▸ **What is being asked**
Copy each line below word for word and drop every image.

▸ **Provided data**
══════
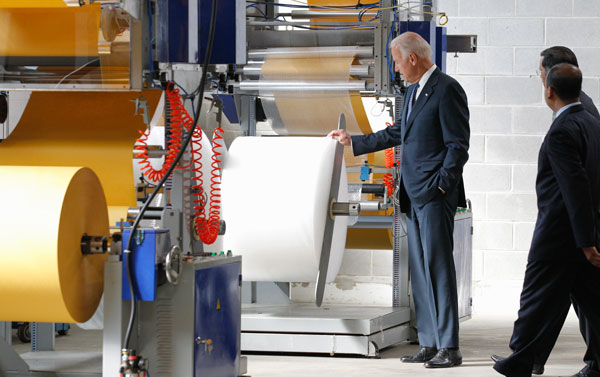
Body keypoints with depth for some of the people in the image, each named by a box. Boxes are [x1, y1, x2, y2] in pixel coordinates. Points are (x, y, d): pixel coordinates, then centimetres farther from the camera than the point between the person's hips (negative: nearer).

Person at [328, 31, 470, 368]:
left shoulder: (447, 90, -11)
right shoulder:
══════
▸ **Written reply**
Body keypoints with depth for some of the people in the image, each named by a box. Boxes are [x1, y1, x2, y2] in pixel coordinates. Points are (x, y, d): pixel coordinates, then centimetres farther from the camera than the point between the person's hips (negative: nearer).

Person at [328, 31, 470, 368]:
left shoulder: (447, 90, -11)
right shoulder:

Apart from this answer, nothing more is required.